Copanlisib is a little different, and you mentioned that. That’s an IV [intravenous] formulation of a PI3 kinase inhibitor, whereas duvelisib and idelalisib are oral agents. The copanlisib, I think, has been limited in its use and exposure in the United States simply because of that IV administration that’s weekly for 3 weeks out of 4, and you’re doing that essentially indefinitely. There are a lot of trips to the clinic; that’s a lot of infusion time in the treatment center. Eventually there’s fatigue with that from a patient standpoint. That’s a little different drug, and maybe in fact that’s another drug for which we say, “You know, we might take a bit of a holiday.” I would say we’ve got to learn more about all these agents.

Ian W. Flinn, MD, PhD: The schedule of the administration is very different. You’re getting this intermittent scheduling and intermittent dosing, which perhaps improves the adverse-event profile with copanlisib. Duvelisib is a continuous oral dose, but perhaps I know that the duvelisib investigators are looking at alternative scheduling, such as what you’ve mentioned with holidays, decreased dosing, induction, and things like that.

* [Listed records]

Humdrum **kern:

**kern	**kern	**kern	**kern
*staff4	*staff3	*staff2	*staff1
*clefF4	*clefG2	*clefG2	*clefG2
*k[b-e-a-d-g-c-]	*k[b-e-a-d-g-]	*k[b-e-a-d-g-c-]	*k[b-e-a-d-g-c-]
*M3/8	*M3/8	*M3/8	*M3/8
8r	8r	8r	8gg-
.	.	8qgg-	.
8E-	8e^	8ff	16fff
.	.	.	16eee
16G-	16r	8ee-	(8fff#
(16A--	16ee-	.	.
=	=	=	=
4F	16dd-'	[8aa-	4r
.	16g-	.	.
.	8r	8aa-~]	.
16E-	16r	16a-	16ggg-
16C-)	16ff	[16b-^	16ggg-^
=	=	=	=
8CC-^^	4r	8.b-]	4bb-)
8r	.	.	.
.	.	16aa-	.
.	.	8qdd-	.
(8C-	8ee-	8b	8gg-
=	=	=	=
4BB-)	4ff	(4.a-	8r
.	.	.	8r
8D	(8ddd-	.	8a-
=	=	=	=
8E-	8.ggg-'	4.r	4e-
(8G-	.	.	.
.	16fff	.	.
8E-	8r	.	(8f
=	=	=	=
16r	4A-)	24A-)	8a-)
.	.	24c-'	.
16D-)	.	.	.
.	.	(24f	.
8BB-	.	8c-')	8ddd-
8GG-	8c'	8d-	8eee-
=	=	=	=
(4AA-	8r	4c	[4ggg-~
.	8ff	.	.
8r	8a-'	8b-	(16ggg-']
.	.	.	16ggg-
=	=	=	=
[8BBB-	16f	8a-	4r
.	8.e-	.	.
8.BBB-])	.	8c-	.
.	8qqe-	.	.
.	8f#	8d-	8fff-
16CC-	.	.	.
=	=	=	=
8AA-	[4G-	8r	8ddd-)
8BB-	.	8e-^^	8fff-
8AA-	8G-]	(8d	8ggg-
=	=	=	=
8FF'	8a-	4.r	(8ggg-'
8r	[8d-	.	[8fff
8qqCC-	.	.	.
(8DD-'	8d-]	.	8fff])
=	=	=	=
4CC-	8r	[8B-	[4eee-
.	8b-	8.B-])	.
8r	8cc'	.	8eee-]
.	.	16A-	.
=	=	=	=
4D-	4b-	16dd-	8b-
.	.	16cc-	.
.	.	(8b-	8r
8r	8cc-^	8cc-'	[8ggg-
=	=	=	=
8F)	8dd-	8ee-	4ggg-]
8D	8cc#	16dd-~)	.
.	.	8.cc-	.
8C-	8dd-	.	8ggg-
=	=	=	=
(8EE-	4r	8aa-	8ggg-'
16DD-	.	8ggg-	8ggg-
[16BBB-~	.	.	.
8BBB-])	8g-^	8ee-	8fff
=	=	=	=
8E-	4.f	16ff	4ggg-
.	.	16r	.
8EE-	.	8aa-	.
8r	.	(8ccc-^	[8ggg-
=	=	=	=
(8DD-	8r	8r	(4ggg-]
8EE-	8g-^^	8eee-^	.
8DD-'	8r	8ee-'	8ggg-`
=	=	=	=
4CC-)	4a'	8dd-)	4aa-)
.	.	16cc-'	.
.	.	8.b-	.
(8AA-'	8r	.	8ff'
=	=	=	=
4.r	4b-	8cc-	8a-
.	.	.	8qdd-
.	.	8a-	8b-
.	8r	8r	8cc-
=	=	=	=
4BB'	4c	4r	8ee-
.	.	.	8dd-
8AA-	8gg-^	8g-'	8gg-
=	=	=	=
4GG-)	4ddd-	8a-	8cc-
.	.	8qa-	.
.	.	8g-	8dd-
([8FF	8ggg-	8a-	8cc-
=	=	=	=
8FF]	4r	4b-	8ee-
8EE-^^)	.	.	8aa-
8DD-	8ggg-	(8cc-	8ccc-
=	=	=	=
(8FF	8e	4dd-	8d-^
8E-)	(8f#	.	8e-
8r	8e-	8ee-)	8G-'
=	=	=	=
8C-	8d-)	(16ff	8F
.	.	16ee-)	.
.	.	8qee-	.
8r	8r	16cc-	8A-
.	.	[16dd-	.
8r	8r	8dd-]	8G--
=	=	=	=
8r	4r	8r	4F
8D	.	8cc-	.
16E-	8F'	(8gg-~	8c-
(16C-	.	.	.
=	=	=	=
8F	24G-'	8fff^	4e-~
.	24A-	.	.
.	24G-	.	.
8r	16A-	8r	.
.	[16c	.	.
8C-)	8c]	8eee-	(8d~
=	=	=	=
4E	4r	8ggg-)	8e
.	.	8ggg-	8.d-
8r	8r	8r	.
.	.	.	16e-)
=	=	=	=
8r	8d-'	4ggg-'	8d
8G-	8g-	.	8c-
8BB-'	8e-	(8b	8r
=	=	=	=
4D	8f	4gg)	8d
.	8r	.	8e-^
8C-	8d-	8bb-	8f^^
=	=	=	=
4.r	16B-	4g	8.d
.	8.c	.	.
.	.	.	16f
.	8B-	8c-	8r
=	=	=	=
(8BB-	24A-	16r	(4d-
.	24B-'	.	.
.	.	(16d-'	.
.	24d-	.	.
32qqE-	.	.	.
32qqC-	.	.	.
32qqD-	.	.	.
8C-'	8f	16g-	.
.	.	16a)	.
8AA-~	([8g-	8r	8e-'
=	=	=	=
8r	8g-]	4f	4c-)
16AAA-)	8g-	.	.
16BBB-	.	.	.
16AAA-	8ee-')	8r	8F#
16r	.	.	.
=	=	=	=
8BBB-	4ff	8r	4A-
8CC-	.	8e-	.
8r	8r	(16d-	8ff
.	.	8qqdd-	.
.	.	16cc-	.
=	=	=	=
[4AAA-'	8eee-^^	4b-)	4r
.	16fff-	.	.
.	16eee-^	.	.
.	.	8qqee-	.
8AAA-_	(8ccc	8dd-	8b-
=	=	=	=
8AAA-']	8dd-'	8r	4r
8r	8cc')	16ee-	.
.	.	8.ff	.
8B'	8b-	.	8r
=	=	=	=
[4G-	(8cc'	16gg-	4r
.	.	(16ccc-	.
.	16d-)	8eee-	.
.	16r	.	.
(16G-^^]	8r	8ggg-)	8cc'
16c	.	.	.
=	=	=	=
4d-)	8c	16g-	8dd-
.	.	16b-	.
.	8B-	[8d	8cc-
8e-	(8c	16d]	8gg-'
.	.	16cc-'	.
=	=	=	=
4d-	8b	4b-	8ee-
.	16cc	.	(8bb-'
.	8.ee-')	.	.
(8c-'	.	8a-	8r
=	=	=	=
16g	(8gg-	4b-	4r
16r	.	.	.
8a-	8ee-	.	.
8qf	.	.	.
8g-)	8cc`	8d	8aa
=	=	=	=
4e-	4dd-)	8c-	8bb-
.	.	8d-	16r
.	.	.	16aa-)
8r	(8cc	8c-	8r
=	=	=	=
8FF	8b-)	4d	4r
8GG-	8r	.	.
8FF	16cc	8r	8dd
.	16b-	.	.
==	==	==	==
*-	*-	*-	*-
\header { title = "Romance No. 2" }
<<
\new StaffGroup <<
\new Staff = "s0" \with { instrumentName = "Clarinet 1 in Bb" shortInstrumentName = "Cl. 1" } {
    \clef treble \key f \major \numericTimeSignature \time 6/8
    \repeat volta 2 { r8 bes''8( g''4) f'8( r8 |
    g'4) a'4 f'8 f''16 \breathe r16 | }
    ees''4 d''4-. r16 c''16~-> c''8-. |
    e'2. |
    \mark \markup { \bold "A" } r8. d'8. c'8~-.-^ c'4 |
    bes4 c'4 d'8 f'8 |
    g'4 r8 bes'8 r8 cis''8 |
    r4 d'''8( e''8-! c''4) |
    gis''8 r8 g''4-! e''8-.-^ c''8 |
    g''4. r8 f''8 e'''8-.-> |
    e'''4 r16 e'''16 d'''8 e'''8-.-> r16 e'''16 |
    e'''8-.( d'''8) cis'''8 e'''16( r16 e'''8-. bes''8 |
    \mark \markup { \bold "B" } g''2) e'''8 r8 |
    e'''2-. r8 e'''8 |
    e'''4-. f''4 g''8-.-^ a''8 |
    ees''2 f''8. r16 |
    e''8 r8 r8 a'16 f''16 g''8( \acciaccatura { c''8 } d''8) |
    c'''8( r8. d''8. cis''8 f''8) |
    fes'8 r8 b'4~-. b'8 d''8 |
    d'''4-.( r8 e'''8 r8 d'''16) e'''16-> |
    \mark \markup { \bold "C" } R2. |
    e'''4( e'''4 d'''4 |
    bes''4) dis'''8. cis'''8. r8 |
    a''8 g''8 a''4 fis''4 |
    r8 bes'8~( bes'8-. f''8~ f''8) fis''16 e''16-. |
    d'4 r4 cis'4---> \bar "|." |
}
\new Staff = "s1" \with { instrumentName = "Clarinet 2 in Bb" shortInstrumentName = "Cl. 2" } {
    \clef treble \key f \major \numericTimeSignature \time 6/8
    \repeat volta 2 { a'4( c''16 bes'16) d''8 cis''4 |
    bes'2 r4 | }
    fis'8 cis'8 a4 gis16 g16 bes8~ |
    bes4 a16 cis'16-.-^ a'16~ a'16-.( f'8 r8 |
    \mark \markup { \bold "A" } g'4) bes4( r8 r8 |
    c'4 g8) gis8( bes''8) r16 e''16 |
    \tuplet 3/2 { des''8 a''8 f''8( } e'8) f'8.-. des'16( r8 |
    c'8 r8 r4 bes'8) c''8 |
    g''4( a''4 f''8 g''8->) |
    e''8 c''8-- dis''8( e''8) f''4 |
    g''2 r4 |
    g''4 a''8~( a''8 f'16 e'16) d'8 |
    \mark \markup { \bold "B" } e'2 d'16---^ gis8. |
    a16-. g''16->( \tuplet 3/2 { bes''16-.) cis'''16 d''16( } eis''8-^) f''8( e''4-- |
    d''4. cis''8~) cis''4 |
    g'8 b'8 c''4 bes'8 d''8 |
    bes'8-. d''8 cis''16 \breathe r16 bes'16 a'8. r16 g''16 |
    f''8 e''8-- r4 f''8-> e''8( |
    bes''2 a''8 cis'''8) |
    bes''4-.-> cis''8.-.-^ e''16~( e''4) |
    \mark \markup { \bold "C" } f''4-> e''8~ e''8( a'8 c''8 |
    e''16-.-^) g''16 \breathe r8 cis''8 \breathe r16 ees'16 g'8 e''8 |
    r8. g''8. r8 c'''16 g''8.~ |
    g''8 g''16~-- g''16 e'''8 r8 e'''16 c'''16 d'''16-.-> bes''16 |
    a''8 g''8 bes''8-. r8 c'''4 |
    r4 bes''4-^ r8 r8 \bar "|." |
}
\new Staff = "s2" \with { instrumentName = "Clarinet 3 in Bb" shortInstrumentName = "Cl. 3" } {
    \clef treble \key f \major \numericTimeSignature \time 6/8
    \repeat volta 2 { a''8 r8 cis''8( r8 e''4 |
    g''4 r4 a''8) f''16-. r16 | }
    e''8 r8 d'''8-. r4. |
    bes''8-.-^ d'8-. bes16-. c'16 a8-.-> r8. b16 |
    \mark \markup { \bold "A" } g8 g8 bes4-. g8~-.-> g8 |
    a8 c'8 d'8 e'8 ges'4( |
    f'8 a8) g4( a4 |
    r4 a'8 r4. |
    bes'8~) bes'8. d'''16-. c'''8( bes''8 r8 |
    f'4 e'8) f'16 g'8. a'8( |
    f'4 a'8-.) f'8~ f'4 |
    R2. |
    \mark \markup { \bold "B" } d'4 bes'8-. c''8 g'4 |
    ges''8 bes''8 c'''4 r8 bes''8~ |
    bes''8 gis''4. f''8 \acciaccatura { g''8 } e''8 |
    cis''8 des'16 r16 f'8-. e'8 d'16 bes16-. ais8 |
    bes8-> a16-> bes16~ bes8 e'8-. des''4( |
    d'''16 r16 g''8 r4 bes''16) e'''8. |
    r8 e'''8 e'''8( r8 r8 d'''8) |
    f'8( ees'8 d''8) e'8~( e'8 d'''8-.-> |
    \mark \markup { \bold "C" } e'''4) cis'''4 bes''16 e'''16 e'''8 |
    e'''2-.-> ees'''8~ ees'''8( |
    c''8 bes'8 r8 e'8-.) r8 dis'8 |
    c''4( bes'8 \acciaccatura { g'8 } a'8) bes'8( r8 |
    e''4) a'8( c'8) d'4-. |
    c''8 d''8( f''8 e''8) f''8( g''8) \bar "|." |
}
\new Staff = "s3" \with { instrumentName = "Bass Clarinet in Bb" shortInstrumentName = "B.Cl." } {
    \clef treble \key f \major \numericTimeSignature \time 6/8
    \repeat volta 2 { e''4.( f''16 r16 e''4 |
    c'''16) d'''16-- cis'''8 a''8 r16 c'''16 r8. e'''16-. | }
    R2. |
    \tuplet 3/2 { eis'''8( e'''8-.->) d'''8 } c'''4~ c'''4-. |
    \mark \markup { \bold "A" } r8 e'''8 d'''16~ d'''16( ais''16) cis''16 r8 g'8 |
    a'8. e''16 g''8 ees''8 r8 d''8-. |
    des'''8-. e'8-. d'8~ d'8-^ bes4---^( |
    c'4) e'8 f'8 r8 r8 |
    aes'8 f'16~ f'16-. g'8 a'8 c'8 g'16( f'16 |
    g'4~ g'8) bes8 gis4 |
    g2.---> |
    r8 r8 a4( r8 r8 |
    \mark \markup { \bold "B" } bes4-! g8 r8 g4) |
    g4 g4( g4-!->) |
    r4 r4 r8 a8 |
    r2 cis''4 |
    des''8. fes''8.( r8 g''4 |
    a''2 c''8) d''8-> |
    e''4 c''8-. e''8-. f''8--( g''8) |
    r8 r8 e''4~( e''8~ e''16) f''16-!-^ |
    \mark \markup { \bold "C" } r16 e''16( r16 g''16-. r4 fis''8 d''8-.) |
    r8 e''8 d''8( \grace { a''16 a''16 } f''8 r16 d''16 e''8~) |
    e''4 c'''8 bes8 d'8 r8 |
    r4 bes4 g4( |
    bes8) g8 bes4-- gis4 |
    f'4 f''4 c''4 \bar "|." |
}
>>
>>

* [Problems to solve]
- 1) According to the transcript, on what schedule is copanlisib administered?
- 2) Reproduce the portion of the transcript from "Ian W. Flinn, MD, PhD: The" to "things like that.".
The entries above are separate material and are not part of the transcript.

* [Results for each task]
- 1) Intravenously, weekly for 3 weeks out of 4.

- 2)
Ian W. Flinn, MD, PhD: The schedule of the administration is very different. You’re getting this intermittent scheduling and intermittent dosing, which perhaps improves the adverse-event profile with copanlisib. Duvelisib is a continuous oral dose, but perhaps I know that the duvelisib investigators are looking at alternative scheduling, such as what you’ve mentioned with holidays, decreased dosing, induction, and things like that.